** COMPLETE THE FOLLOWING **
1. According to the article about the flooding on Chico Way, since what year has Barbara Wilhite lived on her property?
2. Reproduce the part of the Chico Way flooding article that starts at "But Wilhite, who" and ends at "like it’s been.".
3. Continue the news story about the storm water in Barbara Wilhite's backyard, picking up after its final sentence.

** EXTRACT PROVIDED **
#####

Chico Way resident with water, water everywhere may have an answer

After looking into the problem, state DOT officials informed her last week that they plan to install a pipe in the ditch that runs along the highway.

It looks as if there may be a solution to all the storm water that’s flooding Barbara Wilhite’s backyard.

But Wilhite, who lives downhill from Highway 3 in the 7000 block on Chico Way, won’t believe it until she sees it.

“I’m not convinced that this plans going to work,” she said. “It sounds to me like it might actually bring more water on my property.”

It was last month that Wilhite began talking to officials at the State Department of Transportation about the water that was pouring into her backyard from off Highway 3 which towers over her property.

Wilhite said she knows it’s been really wet lately. She’s aware there’s been more rain so far in March and April than the area usually gets in the entire month of March.

But there’s been wet times before and she’s lived on her property since 1988. She’s never seen her back yard like it’s been.

“You just can’t go out there,” she said a few weeks ago. “There’s water everywhere. Sometimes it’s actually cascading over the edge of hill and down my steps like it was a river.”

After looking into the problem, state DOT officials informed her last week that they plan to install a pipe in the ditch that runs along the highway.

“It will run past her place and be taken down the way to avoid any water running on her property,” said Doug Adamson, DOT spokesman. “The excess water will then be dispersed along a greater length and will be naturally absorbed along the way.”

He said after talking with engineers, he was certain that the placement of the pipe would correct the situation for Wilhite and would not create a storm water runoff problem for any other property owner.

Wilhite moved into the house in 1988 when she married her husband who has since died. He bought the house in 1974 and she knows the history of the property quite well. During the years, she’s added a number of raised beds in her backyard which backs to Highway 3. She has a covered trellis, a patio, a rock garden and a shed in the yard.

It was last month when she decided to begin planning for her spring planting that she really began to notice the water. Her first call was to Kitsap County.

“They sent someone out, but he told me that it wasn’t a county matter,” she said. “He told me the water was all coming from highway and that I needed to call the State Department of Transportation.”

#####

** EXTRACTED ENTRIES **

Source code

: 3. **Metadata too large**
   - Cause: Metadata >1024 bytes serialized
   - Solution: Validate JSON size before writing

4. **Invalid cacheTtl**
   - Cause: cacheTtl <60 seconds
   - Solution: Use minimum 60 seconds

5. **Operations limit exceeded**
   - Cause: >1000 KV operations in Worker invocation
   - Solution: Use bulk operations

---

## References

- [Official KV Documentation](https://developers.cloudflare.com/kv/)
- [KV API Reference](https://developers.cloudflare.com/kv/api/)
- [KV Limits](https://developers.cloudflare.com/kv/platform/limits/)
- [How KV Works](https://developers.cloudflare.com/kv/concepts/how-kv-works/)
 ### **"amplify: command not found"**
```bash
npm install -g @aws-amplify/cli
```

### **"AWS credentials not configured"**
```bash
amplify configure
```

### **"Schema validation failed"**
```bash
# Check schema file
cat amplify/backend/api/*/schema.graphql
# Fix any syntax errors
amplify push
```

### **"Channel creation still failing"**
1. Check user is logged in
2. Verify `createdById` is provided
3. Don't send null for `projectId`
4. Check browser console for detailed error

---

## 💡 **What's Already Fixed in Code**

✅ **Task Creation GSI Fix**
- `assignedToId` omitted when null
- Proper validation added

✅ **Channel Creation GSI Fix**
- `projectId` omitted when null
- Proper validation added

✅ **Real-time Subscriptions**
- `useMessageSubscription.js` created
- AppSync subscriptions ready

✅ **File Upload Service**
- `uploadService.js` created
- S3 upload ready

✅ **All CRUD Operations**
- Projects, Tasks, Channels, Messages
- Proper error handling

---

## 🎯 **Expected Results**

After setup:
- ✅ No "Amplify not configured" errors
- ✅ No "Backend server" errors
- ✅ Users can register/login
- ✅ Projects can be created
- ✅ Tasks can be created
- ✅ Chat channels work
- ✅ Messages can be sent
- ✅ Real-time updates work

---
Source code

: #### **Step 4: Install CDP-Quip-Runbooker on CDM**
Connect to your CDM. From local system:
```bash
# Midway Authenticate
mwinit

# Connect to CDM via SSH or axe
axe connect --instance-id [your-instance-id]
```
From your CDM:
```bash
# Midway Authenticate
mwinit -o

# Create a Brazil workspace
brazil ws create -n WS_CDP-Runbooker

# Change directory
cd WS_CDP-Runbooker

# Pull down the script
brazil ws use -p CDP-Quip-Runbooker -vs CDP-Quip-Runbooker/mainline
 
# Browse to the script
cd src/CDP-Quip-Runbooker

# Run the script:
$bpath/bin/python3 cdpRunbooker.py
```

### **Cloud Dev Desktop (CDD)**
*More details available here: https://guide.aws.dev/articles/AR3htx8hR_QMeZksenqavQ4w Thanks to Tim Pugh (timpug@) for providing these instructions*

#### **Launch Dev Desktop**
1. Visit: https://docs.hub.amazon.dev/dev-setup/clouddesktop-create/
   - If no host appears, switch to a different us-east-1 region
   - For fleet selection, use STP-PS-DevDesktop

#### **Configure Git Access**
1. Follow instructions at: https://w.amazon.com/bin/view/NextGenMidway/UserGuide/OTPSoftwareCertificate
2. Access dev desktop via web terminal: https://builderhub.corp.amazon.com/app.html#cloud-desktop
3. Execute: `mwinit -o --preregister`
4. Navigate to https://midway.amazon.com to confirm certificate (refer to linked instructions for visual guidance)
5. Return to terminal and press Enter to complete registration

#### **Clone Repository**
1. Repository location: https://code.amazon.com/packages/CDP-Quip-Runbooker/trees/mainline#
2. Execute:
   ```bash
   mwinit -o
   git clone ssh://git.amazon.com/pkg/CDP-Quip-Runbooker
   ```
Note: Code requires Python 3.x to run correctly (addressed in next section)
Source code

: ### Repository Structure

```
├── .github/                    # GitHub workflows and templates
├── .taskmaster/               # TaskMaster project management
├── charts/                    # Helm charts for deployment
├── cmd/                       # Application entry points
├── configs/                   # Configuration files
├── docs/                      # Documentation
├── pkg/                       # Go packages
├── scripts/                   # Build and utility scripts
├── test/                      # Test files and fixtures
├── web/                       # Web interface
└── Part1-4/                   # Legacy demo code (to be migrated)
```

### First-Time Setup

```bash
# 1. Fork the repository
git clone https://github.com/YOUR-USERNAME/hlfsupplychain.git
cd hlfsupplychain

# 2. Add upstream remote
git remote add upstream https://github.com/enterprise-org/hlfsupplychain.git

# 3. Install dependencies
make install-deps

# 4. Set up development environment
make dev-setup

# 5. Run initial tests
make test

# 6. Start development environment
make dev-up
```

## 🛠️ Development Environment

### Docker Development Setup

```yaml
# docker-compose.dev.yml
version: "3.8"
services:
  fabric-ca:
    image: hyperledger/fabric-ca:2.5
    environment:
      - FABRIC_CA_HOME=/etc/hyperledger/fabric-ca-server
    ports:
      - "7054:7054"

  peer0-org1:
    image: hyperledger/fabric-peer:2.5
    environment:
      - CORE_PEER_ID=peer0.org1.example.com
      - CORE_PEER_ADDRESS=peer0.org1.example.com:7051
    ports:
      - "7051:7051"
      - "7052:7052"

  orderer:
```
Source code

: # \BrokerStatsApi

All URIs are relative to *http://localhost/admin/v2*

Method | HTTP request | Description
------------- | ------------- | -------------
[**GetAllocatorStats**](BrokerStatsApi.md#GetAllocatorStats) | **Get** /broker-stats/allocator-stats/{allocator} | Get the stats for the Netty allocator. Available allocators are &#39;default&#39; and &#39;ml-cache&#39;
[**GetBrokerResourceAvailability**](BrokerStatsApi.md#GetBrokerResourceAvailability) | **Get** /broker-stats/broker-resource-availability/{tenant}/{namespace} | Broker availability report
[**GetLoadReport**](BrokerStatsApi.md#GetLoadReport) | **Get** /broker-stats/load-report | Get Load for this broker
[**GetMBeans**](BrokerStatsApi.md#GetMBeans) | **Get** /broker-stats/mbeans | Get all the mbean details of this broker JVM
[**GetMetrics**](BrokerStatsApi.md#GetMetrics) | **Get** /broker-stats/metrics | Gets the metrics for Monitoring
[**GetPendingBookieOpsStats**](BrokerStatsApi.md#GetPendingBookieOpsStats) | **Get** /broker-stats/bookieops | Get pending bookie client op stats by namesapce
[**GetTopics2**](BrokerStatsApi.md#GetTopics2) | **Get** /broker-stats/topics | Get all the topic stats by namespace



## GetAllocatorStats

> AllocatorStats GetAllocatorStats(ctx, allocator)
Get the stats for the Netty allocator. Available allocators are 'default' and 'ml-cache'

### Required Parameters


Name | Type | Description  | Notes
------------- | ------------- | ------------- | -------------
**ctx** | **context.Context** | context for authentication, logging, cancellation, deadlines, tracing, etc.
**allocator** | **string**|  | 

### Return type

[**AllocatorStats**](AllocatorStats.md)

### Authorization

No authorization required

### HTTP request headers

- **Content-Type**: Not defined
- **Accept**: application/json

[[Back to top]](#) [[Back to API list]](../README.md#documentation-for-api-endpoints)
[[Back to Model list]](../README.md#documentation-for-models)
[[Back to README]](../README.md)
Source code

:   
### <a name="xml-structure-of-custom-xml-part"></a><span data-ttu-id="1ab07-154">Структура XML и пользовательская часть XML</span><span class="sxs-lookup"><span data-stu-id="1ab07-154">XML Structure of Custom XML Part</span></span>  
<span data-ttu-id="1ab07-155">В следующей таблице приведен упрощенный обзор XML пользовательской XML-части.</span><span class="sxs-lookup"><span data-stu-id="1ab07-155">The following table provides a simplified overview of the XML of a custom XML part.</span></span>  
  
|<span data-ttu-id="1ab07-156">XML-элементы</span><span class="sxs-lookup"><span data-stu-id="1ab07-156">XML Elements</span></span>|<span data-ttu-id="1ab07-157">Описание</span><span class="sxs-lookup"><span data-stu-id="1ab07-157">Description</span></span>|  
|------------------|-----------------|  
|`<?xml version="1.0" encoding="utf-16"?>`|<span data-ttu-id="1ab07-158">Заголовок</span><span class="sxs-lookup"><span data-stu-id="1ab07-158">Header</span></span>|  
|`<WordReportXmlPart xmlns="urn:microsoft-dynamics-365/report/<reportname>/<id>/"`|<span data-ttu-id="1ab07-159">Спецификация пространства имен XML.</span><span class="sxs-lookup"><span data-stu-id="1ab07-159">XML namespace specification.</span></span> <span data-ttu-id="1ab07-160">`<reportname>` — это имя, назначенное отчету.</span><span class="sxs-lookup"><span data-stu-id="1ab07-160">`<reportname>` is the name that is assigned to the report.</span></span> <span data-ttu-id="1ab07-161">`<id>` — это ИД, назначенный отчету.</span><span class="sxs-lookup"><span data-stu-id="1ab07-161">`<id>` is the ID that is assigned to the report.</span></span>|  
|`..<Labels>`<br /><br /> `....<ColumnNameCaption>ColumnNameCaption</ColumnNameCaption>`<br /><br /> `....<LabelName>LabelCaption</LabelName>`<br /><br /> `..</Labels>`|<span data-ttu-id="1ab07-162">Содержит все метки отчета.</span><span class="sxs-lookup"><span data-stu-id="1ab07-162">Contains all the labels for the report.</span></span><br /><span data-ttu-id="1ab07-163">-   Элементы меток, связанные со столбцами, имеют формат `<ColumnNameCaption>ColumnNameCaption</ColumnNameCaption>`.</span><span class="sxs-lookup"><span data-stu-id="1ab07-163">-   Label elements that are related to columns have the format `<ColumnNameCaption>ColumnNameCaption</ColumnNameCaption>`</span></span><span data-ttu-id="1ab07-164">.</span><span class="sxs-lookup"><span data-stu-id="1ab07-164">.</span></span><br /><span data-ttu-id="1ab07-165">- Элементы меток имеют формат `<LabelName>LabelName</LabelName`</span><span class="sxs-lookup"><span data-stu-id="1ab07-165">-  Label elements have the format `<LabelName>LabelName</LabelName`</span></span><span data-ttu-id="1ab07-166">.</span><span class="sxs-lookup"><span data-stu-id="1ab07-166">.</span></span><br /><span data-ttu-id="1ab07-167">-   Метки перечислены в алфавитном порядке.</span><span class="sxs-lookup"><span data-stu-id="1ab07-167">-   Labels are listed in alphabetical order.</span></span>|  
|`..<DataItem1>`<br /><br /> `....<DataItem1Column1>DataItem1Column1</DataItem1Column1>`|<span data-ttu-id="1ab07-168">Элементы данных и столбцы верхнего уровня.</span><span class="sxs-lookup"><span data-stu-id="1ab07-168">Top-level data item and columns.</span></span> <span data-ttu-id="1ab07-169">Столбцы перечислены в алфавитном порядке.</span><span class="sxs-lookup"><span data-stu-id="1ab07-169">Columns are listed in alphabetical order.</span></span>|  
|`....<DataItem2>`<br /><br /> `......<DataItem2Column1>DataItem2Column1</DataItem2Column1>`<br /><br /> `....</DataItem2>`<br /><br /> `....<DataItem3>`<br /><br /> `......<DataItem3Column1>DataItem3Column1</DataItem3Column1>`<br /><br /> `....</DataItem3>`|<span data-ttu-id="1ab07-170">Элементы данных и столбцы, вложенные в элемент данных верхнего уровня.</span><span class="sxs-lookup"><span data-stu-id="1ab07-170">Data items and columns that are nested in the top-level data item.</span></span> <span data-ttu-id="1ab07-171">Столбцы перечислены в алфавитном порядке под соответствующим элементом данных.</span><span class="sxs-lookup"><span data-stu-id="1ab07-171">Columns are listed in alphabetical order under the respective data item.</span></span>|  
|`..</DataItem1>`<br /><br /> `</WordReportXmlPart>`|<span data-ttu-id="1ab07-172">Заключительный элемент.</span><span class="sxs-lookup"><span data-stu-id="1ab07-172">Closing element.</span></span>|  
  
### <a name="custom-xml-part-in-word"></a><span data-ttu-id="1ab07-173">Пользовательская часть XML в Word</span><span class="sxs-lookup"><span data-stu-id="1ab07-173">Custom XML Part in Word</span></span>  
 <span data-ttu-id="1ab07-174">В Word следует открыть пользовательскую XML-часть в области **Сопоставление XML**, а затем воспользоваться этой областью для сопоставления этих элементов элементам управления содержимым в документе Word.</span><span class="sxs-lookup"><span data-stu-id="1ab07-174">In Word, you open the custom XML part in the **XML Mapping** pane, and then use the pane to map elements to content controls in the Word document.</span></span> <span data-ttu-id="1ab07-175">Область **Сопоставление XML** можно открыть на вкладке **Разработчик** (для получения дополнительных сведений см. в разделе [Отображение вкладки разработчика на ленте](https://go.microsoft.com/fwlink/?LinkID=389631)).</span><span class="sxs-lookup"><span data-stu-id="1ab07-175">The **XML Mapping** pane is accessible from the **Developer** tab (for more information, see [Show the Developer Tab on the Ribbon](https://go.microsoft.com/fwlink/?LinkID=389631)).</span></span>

#####

** ANSWERS PROVIDED **
1. 1988

2.
But Wilhite, who lives downhill from Highway 3 in the 7000 block on Chico Way, won’t believe it until she sees it.

“I’m not convinced that this plans going to work,” she said. “It sounds to me like it might actually bring more water on my property.”

It was last month that Wilhite began talking to officials at the State Department of Transportation about the water that was pouring into her backyard from off Highway 3 which towers over her property.

Wilhite said she knows it’s been really wet lately. She’s aware there’s been more rain so far in March and April than the area usually gets in the entire month of March.

But there’s been wet times before and she’s lived on her property since 1988. She’s never seen her back yard like it’s been.

3.
So she did. She also called the Kitsap Health District and asked that they come out and test the water to make sure it wasn’t contaminated water. She was worried about whether she’d be able to plant her gardens if the area was covered with water that was bad.

In all, Wilhite has more than 20 pages of notes from the calls that she’s made to government agencies since Feb. 19.

Niels Nicolaisen, an environmental health specialist with the Kitsap Health District, was able to test the water and confirmed that there was no bacteria in the water.

In mid March, officials of the State Department of Transportation came out and took a look. “They said its storm water runoff overflowing out of the gully,” she said.

At that time, State DOT officials confirmed that there was a catch basin in the median of Highway 3 which is routed underneath the highway and onto her property. They suspect that because of the recent heavy rain, the water has overflowed the catch basin and is causing the problems.

But Wilhite said she saw state crews digging in the easement prior to the heavy rains and she thinks that caused the water to be diverted onto her property. The real problem is that she can’t get to the location to observe what’s going on, due to how wet it is and the slope from the highway to her yard.

Jacques Dean, road superintendent for Kitsap County, said country crews have been out to inspect and indeed, the water is coming from the highway, so the county can’t do anything.

He did say that a neighbor of her’s recently paved the shared driveway both residents use which was forcing rainwater onto Chico Way. Crews had sandbagged the bottom of the drive to divert the water into drainage ditches alongside the road.

The pipe is expected to be placed by DOT within the next week.

Wilhite said she’ll be watching and hoping that it’s the right fix.